Rep. Duncan Kilmartin of Newport City opted to use his time to speak about State Treasurer Wendy Wilton instead of himself.
He called Wilton a “Godsend on illuminating the lies and deceit on Shumlin’s healthcare proposal,” said Kilmartin. “She has integrity, she has transparency and she thinks.” Wilton’s husband, Chuck Wilton, represented his wife at the gathering.
The reason the region doesn’t have qualified people to fill high skilled and high paying jobs is because it lost two generations who moved out of the area, Kilmartin said.
Rep. Mike Marcotte of Coventry talked about a woman who earned her college degree, but declined a raise because she would lose her government assistance and the raise would still be less than her subsidies. He also said anyone who makes a few cents above the cap loses his or her benefits.
“Are we helping people up?” asked Marcotte? “No, we’re not; we’re pushing them down, we’re oppressing them. We need to change that system. That system has to work in order to bring these people up. We need a graduated step. As these people earn more money, we reduce their subsidy, we don’t cut them off.”
Rep. Mark Higley of Lowell wants to make it as reasonable as possible for people to live and work in Vermont. He said a service tax could affect a lot of area businesses, including individuals like beauticians and those who do lawn care. He said the owners of potential businesses are looking at other states that are more welcoming. The best thing to help the welfare system is to have a good economy.
The state needs mental health coverage, programs for senior citizens, and more money to cover everything, Rep. Lynn Batchelor of Derby said.
The state also needs a moratorium and and a step back from industrial wind projects, to sees what they will do or won’t do and to see whom those projects will benefit besides developers, said Batchelor.
Rep. Vicki Strong of Albany said she thinks about whether a bill will affect her constituents and local businesses and votes according to fiscal responsibility and constitutional principles.

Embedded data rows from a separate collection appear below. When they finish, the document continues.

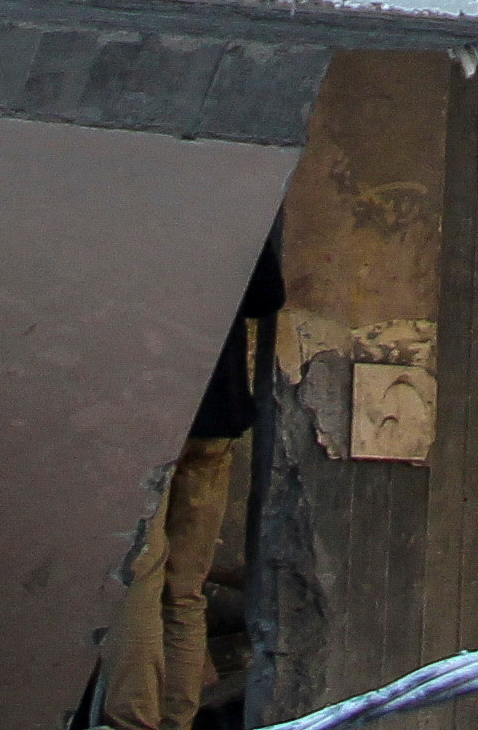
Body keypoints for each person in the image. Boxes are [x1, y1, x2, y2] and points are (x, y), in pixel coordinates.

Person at [107, 234, 280, 730]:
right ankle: (177, 721)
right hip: (215, 416)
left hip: (146, 419)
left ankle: (133, 721)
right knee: (185, 586)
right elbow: (267, 297)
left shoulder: (127, 221)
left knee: (141, 576)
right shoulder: (239, 201)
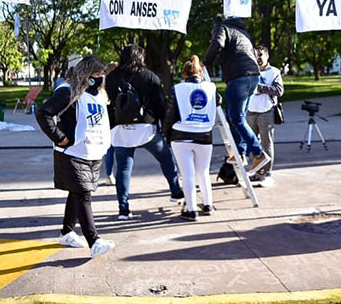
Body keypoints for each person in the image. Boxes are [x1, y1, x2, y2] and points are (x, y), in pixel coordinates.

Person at [36, 56, 116, 259]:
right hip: (72, 151)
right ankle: (94, 241)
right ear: (86, 74)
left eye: (101, 74)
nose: (99, 78)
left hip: (92, 150)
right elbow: (43, 112)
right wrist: (59, 137)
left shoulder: (98, 93)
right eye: (96, 74)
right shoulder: (68, 90)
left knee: (77, 192)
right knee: (83, 194)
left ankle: (66, 232)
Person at [105, 45, 184, 219]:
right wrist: (165, 128)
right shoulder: (150, 77)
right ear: (140, 58)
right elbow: (160, 104)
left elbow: (108, 104)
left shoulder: (111, 78)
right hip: (145, 128)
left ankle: (123, 209)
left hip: (120, 130)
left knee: (123, 169)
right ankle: (176, 191)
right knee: (165, 158)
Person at [203, 15, 270, 176]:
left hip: (238, 76)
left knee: (236, 118)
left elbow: (217, 43)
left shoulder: (222, 27)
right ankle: (240, 152)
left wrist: (205, 62)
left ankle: (259, 154)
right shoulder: (243, 32)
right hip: (253, 76)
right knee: (239, 117)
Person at [163, 55, 218, 221]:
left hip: (181, 135)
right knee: (203, 172)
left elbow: (169, 115)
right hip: (204, 134)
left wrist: (166, 135)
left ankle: (191, 209)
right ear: (200, 74)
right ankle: (208, 204)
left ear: (184, 74)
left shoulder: (178, 89)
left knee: (187, 174)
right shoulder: (211, 87)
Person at [246, 46, 284, 187]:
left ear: (267, 56)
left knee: (266, 143)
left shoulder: (274, 72)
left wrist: (260, 87)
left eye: (261, 55)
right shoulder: (249, 70)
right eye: (256, 55)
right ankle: (257, 171)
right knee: (253, 143)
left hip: (266, 112)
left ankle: (266, 174)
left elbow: (279, 90)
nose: (258, 58)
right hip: (250, 111)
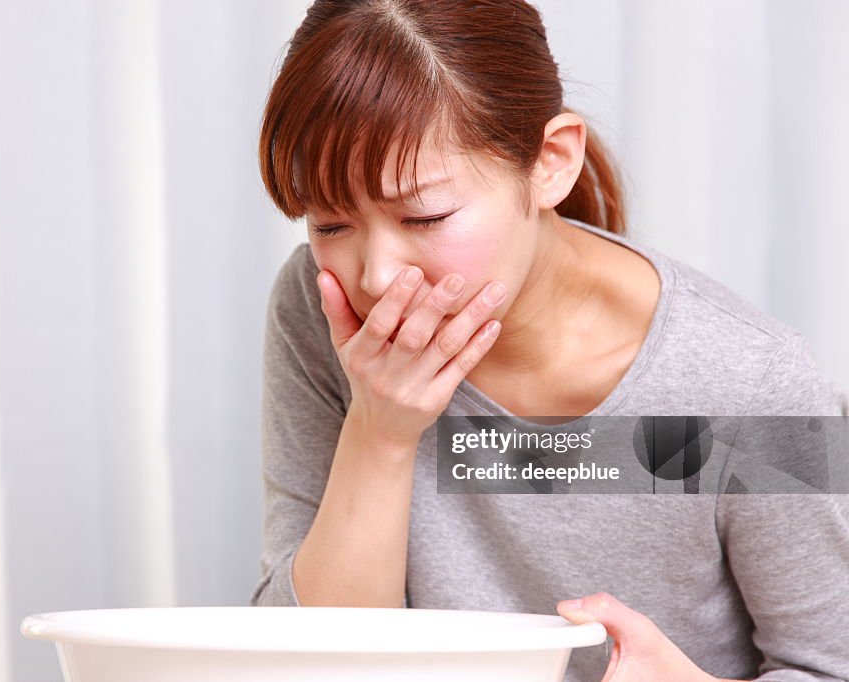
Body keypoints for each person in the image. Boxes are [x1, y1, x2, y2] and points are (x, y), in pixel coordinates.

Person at [249, 1, 849, 680]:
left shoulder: (755, 381)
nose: (377, 275)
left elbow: (828, 663)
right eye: (330, 224)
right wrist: (380, 431)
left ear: (552, 163)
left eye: (425, 215)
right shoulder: (321, 311)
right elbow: (301, 662)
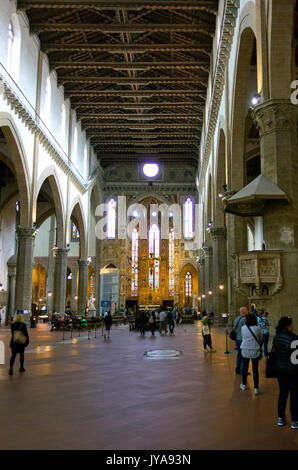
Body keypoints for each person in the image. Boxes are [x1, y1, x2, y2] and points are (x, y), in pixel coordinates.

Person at [273, 317, 298, 428]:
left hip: (280, 370)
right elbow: (295, 360)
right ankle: (295, 420)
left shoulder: (277, 337)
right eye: (292, 324)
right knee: (294, 395)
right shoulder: (294, 339)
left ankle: (281, 418)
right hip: (292, 372)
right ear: (288, 326)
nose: (293, 326)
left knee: (282, 394)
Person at [240, 314, 262, 395]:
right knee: (255, 369)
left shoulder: (243, 328)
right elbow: (260, 338)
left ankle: (244, 384)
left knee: (244, 368)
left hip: (245, 349)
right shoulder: (257, 328)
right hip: (254, 349)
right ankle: (256, 388)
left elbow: (243, 337)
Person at [234, 306, 249, 375]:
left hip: (237, 338)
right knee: (244, 356)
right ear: (243, 311)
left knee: (239, 355)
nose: (247, 311)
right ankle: (243, 370)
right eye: (246, 310)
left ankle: (237, 369)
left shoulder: (237, 318)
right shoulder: (244, 319)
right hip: (243, 339)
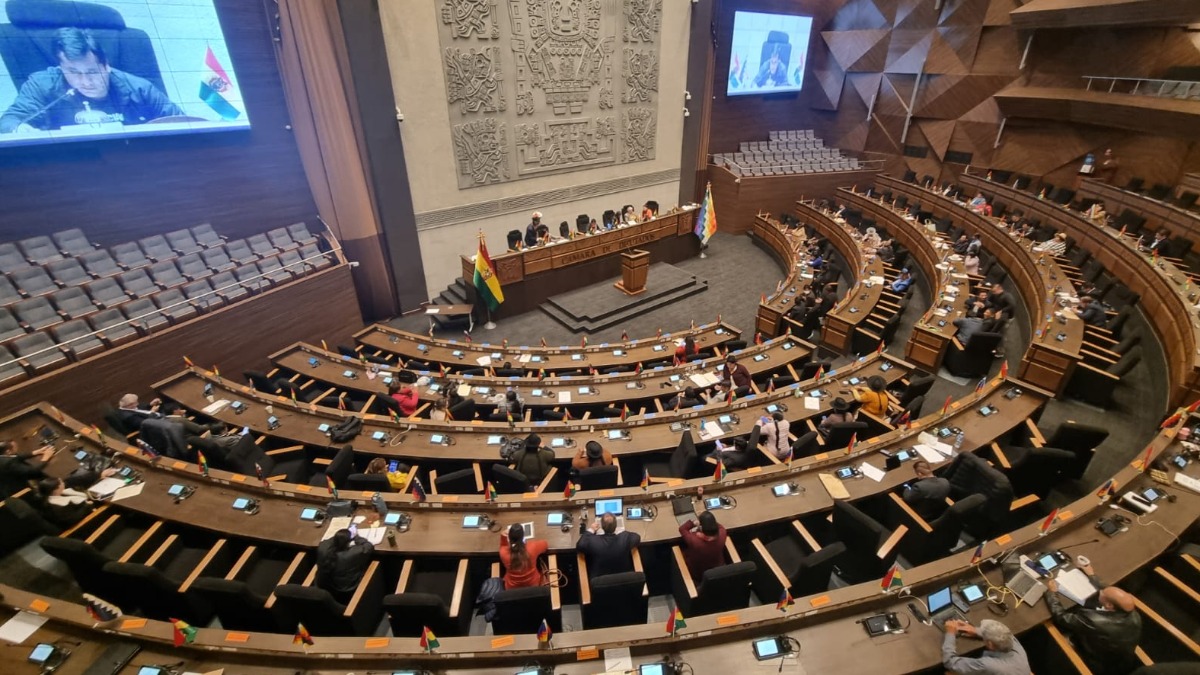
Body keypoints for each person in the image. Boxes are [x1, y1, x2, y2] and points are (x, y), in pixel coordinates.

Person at [1, 28, 185, 134]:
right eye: (73, 72)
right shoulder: (42, 85)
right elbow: (9, 121)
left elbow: (183, 122)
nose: (85, 81)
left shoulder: (138, 88)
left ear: (106, 66)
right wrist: (19, 128)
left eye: (92, 71)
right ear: (61, 68)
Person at [1046, 565, 1142, 675]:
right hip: (1122, 659)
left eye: (1102, 594)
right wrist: (1092, 575)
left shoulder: (1094, 621)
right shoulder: (1134, 614)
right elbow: (1110, 592)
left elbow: (1062, 617)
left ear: (1109, 606)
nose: (1100, 591)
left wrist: (1052, 593)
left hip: (1098, 664)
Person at [942, 619, 1031, 675]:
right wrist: (976, 630)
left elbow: (950, 662)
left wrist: (950, 633)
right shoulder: (1013, 641)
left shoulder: (987, 665)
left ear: (990, 644)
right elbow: (1001, 636)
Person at [316, 528, 374, 603]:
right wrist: (355, 536)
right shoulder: (353, 554)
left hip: (329, 588)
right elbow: (368, 546)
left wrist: (341, 535)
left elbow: (326, 542)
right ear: (348, 543)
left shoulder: (323, 548)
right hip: (350, 591)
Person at [576, 512, 641, 578]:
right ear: (616, 526)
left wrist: (591, 529)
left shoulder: (593, 541)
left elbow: (580, 545)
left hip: (600, 583)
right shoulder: (625, 537)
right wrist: (621, 532)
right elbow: (637, 537)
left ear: (602, 526)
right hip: (624, 581)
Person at [678, 511, 727, 582]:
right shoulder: (722, 533)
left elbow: (682, 529)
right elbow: (720, 526)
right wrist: (707, 521)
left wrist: (694, 523)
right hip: (717, 570)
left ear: (702, 528)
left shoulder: (695, 541)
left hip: (697, 573)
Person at [499, 523, 548, 588]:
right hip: (533, 584)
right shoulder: (532, 547)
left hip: (512, 588)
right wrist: (530, 543)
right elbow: (545, 544)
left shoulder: (503, 552)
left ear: (509, 537)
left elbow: (503, 546)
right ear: (523, 536)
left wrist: (503, 537)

Loren Shaw of Derby, who left the legislature for personal reasons in 2008 after serving for eight years, is seeking his former seat currently held by Lewis. Shaw called his first time at the State House “exciting.” Shaw said he would be watching out of businesses.
“I hate new laws,” said Shaw “I think we need less laws.” Shaw is also against high taxes and fees. “I’m ready to go,” he said. “I’m ready to rumble with these guys down there.”